Mr Clarke thought the police lacked clear objectives, and suffered too much interference when they tried to put their plans into effect. That interference came from the Home Office, which told Chief Constables how many beat officers they could employ and how wide the corridors of new police stations should be; and also from an archaic set of disciplinary rules dating back to the days of Sir Arthur Conan Doyle that made it near- impossible to sack a policeman, no matter how incompetent.
Under the Clarke overhaul, new disciplinary procedures were to be put in place; the police were to be given more precise aims; and their performance was to be monitored more closely - even down to how quickly they responded to 999 calls and how many administered breath tests proved positive. Mr Howard has wisely carried forward much of this, and has endorsed Mr Clarke's wish to see more businesspeople on the police committees that link forces with the communities they serve.
In the 20 working days he has been at the Home Office, Mr Howard has had time to make only two important changes. One is to place more emphasis on public participation in the White Paper, and to try to encourage average people to consider the policing of their neighbourhoods as a job in which they can help the local bobby, rather than stand aside as mere spectators. This is as praiseworthy as motherhood and apple pie, but it has little to do with the more hard-headed matters of police management, discipline and financing that the White Paper addresses.
More seriously, earlier plans for an independent authority to oversee London's Metropolitan Police have been ditched and replaced with a committee empowered only to offer advice to the Home Secretary. Mr Howard gives two reasons for this: first, the fear that left- wing extremists from Labour councils would sour relations between police and public; and second, that the Met's remit covers not merely policing the capital, but also a number of broader national jobs in which he would wish to be involved. Among them are the prevention of terrorism and the protection of Parliament and the Royal Family.
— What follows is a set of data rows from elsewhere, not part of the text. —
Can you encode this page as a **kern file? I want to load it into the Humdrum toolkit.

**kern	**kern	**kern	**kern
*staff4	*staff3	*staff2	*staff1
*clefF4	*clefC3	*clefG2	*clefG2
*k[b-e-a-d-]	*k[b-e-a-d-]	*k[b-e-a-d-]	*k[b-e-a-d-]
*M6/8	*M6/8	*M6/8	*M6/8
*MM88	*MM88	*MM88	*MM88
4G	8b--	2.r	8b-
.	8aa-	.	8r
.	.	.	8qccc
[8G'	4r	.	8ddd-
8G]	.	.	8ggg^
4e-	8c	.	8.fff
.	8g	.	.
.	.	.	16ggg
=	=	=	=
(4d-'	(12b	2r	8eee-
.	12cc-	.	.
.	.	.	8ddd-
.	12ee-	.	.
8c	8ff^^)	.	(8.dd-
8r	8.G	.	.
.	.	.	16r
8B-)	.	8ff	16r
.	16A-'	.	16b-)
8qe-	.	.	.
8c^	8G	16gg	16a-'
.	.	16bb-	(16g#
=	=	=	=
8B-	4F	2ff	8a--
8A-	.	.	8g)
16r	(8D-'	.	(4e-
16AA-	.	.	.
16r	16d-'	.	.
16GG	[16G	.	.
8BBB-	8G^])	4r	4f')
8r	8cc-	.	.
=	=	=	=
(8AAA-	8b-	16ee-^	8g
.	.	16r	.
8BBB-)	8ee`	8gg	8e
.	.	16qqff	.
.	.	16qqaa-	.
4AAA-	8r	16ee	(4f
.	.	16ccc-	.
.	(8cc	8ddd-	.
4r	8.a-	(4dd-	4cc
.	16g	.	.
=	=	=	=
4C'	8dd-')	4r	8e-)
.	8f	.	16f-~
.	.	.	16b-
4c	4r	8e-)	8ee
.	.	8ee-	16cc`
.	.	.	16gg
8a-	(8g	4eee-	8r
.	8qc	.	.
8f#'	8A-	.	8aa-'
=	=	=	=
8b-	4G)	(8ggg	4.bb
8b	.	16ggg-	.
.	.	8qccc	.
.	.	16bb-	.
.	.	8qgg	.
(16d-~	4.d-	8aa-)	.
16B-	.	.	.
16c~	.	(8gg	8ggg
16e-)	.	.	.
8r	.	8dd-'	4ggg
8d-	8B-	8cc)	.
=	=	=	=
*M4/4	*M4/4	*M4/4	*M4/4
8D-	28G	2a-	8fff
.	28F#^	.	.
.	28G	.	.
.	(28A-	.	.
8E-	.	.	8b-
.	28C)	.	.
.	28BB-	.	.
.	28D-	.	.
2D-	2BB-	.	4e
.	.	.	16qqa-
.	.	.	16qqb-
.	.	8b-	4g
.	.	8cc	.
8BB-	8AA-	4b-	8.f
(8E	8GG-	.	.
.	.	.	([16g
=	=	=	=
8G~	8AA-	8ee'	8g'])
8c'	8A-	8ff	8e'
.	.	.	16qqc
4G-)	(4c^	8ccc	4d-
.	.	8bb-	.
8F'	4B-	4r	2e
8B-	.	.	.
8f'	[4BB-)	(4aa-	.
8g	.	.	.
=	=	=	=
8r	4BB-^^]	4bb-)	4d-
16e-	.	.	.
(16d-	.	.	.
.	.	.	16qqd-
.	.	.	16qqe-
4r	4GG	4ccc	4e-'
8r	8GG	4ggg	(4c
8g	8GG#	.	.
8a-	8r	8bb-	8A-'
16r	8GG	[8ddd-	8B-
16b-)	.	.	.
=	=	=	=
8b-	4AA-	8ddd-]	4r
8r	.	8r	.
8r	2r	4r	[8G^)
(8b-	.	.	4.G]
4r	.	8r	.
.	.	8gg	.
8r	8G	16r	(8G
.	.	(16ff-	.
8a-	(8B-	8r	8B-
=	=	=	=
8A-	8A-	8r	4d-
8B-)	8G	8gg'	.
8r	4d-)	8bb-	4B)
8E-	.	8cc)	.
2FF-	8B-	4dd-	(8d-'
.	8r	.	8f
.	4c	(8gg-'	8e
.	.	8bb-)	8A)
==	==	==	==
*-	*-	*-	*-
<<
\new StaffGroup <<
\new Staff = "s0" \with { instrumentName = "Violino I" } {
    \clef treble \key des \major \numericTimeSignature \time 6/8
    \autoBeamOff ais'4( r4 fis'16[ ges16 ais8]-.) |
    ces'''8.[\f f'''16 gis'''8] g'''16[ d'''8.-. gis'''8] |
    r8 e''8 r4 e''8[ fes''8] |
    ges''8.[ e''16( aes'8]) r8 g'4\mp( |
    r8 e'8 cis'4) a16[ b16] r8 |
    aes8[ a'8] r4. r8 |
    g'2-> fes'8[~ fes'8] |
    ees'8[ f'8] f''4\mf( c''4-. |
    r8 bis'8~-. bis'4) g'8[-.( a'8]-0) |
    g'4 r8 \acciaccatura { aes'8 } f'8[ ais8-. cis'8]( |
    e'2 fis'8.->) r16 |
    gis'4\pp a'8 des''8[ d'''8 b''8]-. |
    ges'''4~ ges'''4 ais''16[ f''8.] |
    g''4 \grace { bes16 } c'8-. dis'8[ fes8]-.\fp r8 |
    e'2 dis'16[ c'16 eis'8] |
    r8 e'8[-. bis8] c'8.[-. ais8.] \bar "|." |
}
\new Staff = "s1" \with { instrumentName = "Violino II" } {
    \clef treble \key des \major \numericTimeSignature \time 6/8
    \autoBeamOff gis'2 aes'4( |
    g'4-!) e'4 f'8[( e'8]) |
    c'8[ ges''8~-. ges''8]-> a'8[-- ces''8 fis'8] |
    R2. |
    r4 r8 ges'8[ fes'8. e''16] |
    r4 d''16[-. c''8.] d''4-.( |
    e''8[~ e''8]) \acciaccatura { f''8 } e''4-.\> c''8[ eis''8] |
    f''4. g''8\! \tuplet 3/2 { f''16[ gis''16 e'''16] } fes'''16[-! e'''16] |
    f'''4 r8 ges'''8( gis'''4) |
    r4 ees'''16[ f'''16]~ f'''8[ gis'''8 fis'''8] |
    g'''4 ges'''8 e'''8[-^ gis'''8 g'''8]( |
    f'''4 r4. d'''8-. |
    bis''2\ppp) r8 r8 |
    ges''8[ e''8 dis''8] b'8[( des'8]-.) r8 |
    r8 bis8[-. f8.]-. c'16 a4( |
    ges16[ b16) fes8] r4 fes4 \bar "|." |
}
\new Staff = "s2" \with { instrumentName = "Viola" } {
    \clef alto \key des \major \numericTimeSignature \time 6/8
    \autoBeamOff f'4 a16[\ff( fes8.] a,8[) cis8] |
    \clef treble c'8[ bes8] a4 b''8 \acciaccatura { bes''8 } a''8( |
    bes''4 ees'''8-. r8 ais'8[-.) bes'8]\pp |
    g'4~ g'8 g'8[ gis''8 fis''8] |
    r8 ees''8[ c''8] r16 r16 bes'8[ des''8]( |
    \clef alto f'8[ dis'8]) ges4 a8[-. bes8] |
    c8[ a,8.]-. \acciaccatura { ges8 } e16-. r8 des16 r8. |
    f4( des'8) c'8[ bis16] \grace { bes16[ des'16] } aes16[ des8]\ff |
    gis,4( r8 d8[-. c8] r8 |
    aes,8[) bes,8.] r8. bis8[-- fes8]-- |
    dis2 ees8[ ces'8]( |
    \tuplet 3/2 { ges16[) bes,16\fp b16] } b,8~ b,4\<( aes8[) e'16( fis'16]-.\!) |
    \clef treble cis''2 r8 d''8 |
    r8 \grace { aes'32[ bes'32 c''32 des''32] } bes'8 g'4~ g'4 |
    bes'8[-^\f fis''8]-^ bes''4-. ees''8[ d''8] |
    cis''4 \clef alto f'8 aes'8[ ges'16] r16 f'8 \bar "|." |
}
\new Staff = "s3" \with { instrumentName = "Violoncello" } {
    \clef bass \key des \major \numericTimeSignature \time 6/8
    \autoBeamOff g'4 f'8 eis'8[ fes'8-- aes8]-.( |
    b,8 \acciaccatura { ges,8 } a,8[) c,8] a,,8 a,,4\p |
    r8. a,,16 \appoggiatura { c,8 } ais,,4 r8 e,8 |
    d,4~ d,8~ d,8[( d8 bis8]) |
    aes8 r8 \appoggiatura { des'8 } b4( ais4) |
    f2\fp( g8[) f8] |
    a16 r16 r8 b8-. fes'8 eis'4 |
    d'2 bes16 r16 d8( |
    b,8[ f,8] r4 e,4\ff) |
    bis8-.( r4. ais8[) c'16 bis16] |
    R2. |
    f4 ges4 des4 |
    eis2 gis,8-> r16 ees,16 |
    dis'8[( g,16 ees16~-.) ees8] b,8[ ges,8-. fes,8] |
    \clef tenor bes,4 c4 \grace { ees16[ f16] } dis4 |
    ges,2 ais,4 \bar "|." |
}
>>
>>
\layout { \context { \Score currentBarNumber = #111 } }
Neither of these reasons is convincing. Police commissioners everywhere manage to muddle along with local councillors with whose politics they disagree; Paul Condon, the talented new Met commissioner, is confident that he could do so as well. As for those specialist divisions, there may be a case for spinning them off from the Metropolitan Police altogether, and treating what remains like any other British police force. But Mr Howard has no excuse to keep control of the capital's policing in his own hands.